### Source text
+++
Packer and Terraform are the products HashiCorp recommends for building and deploying applications in the modern datacenter, but these two tools have some differences and rough edges that mean they don't tessellate as well as they could. In this article I'll talk about a prototype I built that uses the core of Terraform to create a Packer replacement, creating a more flexible tool that has a much better story for integration with Terraform for deployment.

The HashiCorp Stack

Modern web applications are rarely composed of just a managed application server and a database, but are rather composed of a wide array of different services: CDNs and load balancers, smart DNS servers, externally-managed storage and caching infrastructure, outsourced mail servers, and so on and so on.

Traditional application deployment most commonly makes a sharp distinction between the the deployment of code and the management of the infrastructure on which the code runs and which the code uses. Tools like Puppet, Chef and cfengine are primarily focused on automating the configuration of particular servers, with separate tooling like Foreman for bootstrapping those servers and, in many cases, home-grown scripts doing the actual deployment of applications.

Terraform is an open source project by HashiCorp that takes a new angle on cloud infrastructure and application deployment. It takes the declarative resource definition style of Puppet but applies it to the definition of resources that can be created, updated and deleted via network APIs. In a world of cloud-hosted infrastructure, that can include everything from DNS records to virtual machines to git repositories. While Terraform's current set of resources is weighted towards infrastructure-as-a-service platforms, its model is suitably generic — just Create, Read, Update and Delete operations — that it can be readily applied to just about anything that could be reasonably modelled as a REST API resource.

As well as a resource-oriented configuration language for API-managed objects, Terraform's other key feature is its concept of state, which allows Terraform not only to create resources but to keep track of previously-created resources and update and delete them as needed. The current state of one deployment can be used as an input to another, so as well as managing infrastructure Terraform can also be seen as a way of publishing and sharing infrastructure between teams within an organization.
+++
### Information given
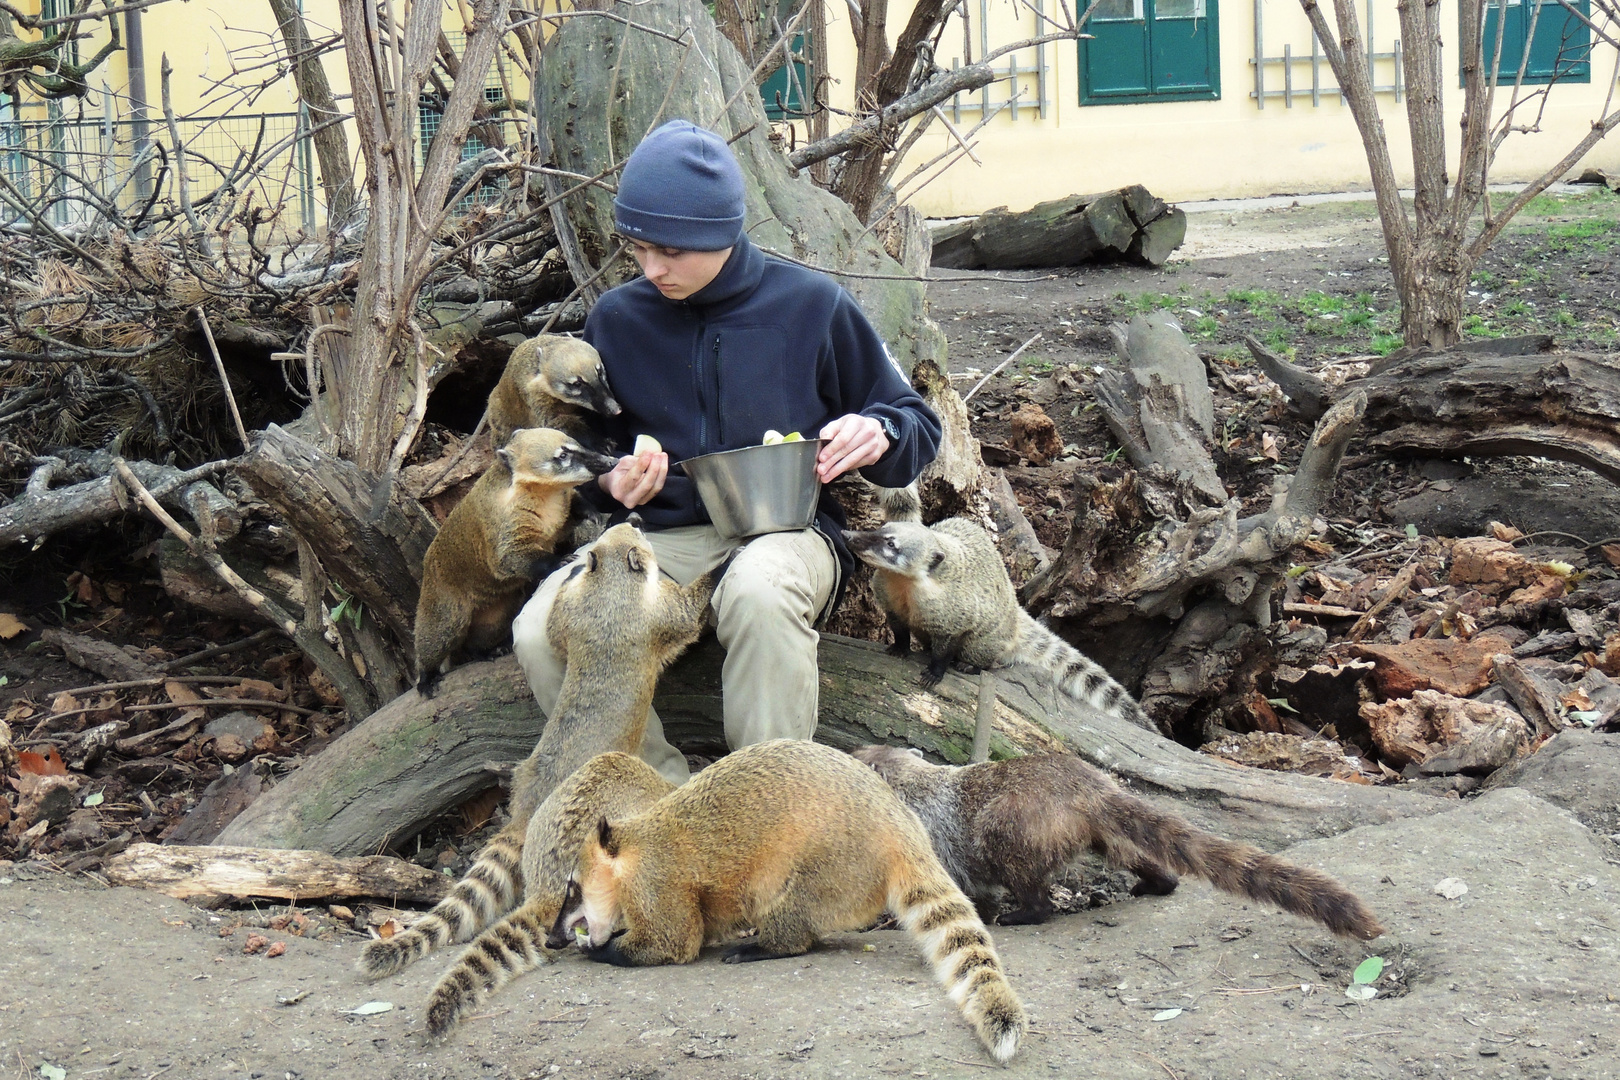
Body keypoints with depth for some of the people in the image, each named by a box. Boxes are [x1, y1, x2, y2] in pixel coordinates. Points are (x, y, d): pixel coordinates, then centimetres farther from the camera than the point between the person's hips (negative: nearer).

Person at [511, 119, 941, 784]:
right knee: (540, 633, -26)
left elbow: (918, 425, 9)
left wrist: (879, 435, -15)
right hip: (666, 538, 3)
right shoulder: (617, 320, 7)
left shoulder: (810, 305, 0)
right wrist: (610, 482, -5)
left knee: (759, 589, -41)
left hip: (790, 529, -3)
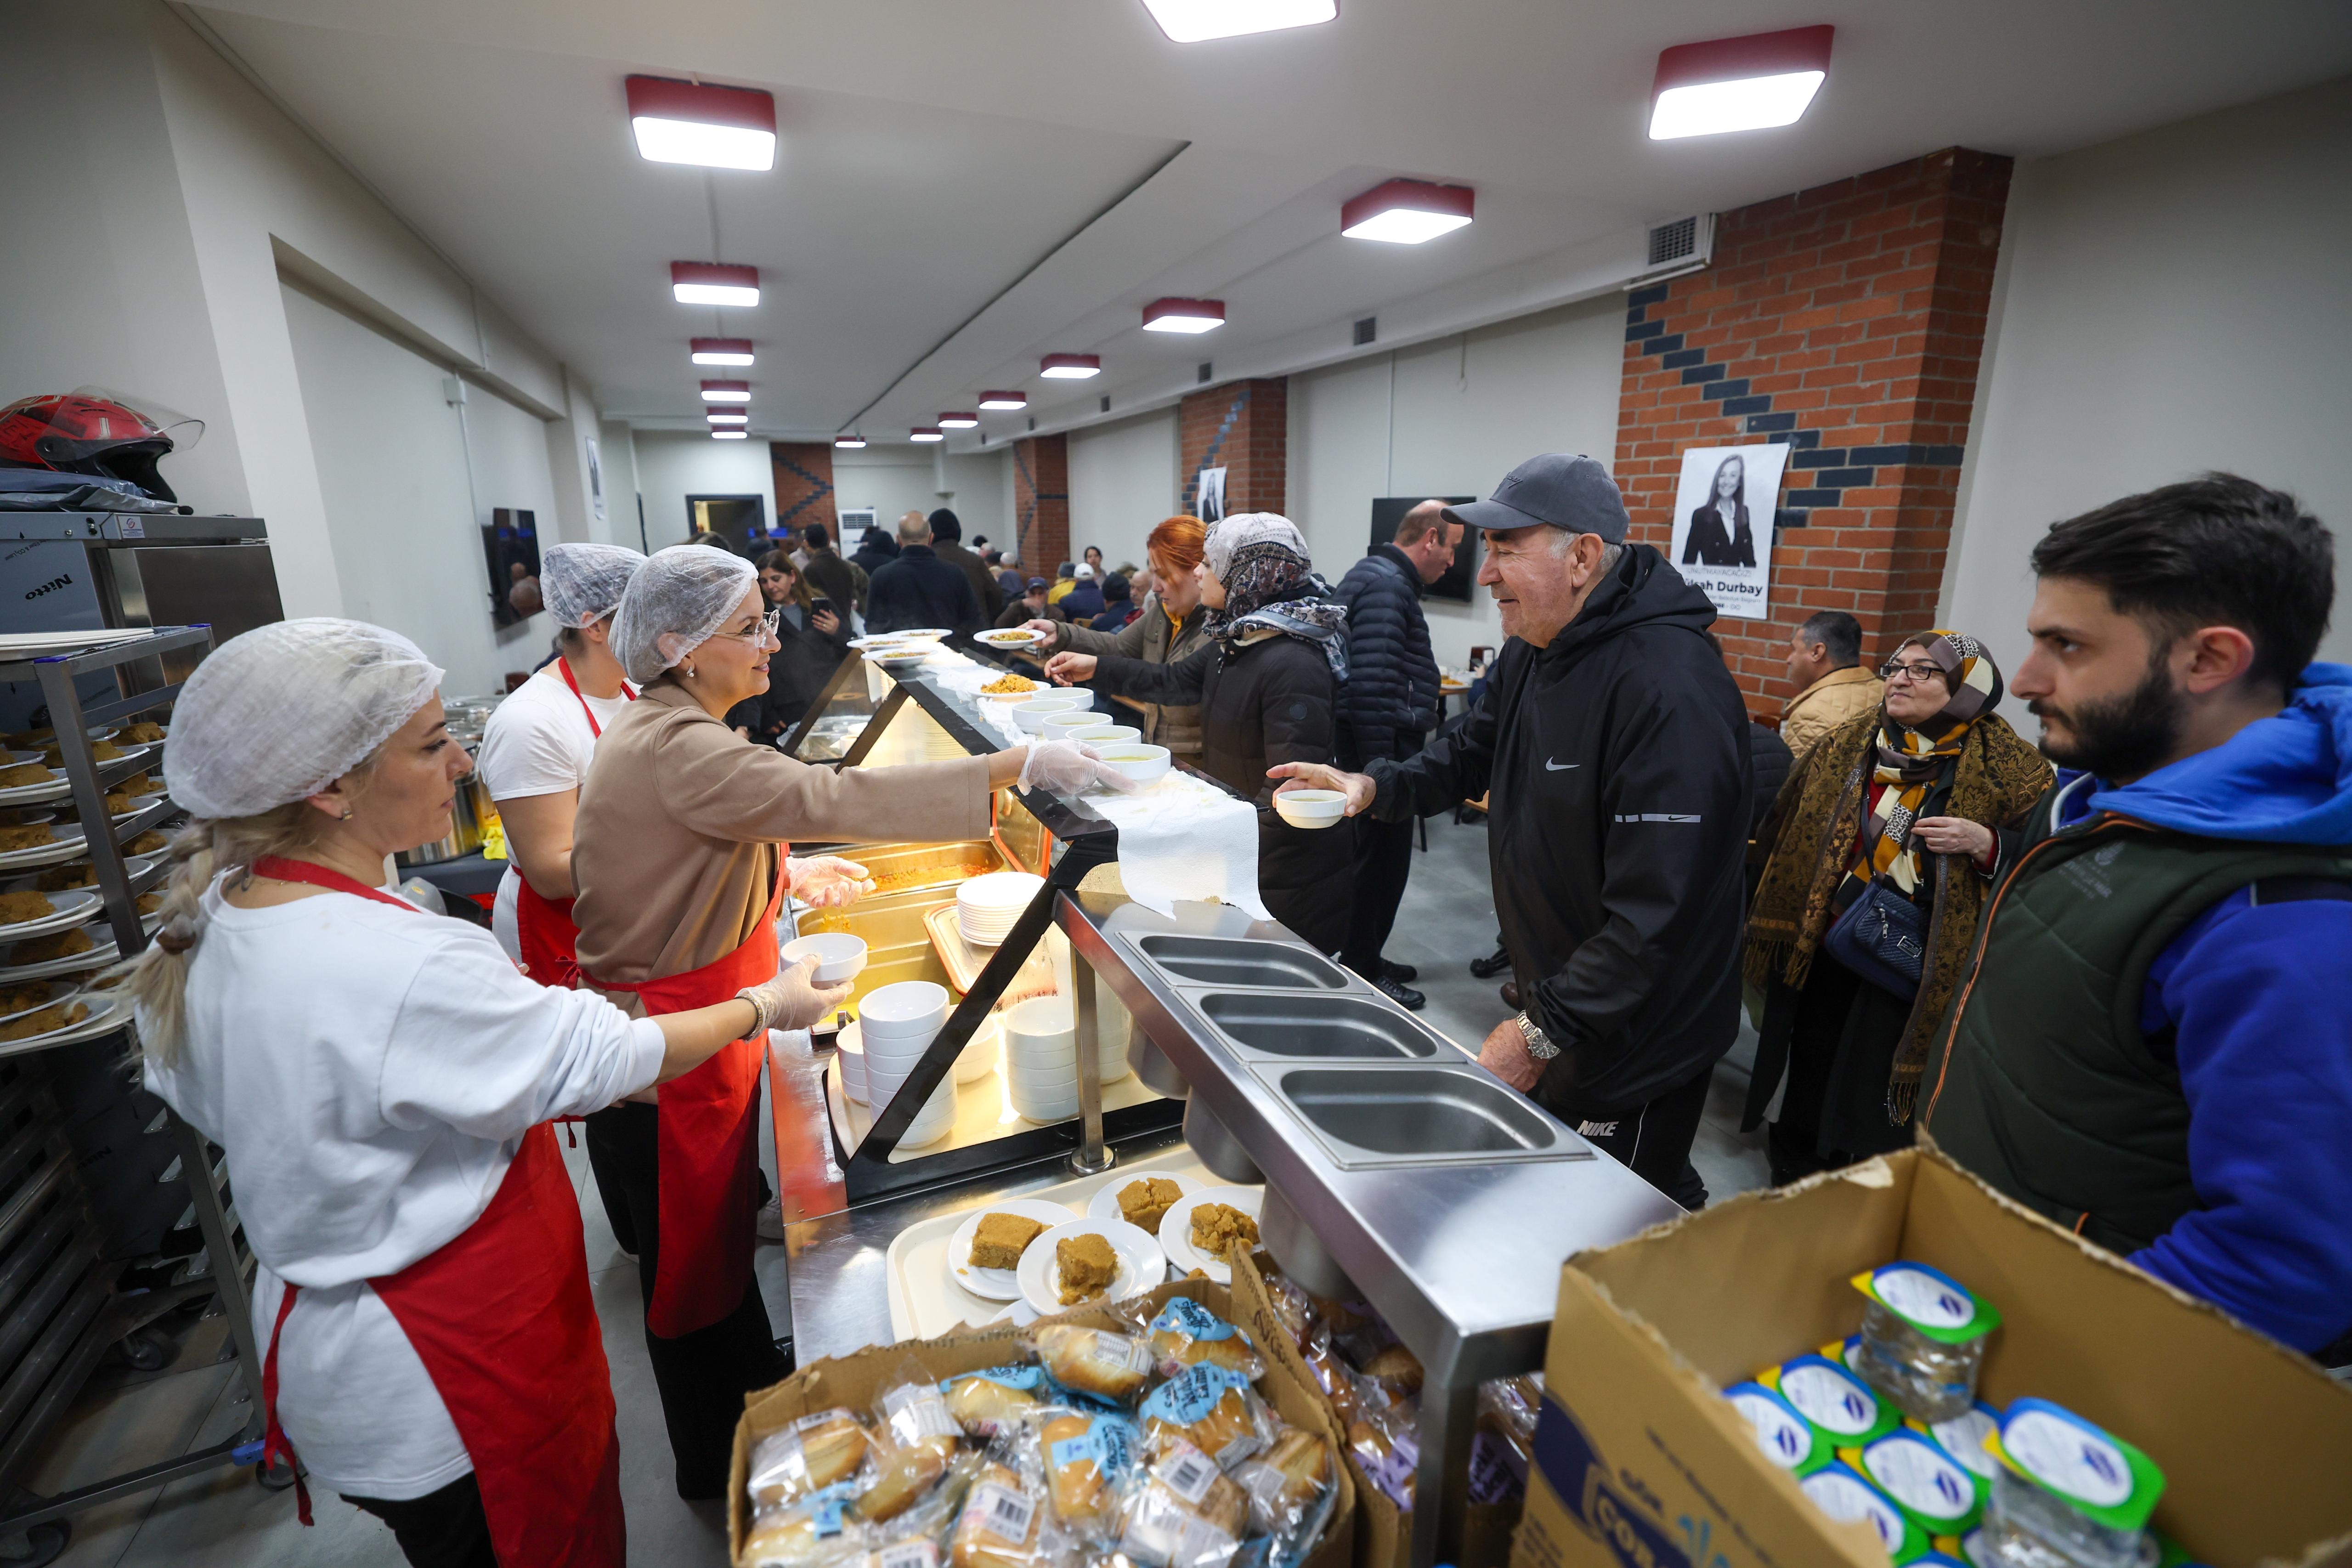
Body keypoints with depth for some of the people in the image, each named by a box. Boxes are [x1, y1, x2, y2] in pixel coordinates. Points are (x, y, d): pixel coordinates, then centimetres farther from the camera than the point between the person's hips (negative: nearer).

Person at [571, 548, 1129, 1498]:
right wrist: (1019, 765, -42)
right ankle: (713, 1467, 36)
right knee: (690, 1248, 12)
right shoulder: (675, 749, -28)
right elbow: (834, 798, -40)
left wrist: (784, 873, 5)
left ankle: (752, 1369, 50)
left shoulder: (664, 730, 6)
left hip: (700, 1026, 9)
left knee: (723, 1215, 26)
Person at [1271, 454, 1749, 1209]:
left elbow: (1656, 915, -31)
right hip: (1550, 1004, 9)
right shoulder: (1532, 651, 2)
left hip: (1635, 1050, -9)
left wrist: (1540, 1034, -27)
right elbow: (1472, 752, 14)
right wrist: (1374, 786, -5)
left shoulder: (1671, 691, -29)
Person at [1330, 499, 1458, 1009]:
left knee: (1378, 858, 18)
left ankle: (1363, 959, 31)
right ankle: (1361, 974, 12)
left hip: (1379, 748, 11)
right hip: (1382, 743, -11)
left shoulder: (1381, 577, 18)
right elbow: (1372, 684, -26)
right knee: (1382, 861, 0)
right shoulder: (1386, 585, -16)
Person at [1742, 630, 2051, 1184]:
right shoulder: (1847, 746, 4)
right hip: (1823, 951, 4)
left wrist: (1985, 843, -26)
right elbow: (1789, 836, 11)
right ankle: (1792, 1168, 41)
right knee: (1811, 1066, 20)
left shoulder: (2005, 768, -9)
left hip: (1918, 969, -4)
+++
### Try it
In the Terraform article, which four operations make up Terraform's generic resource model?

### Response to this task
Create, Read, Update and Delete.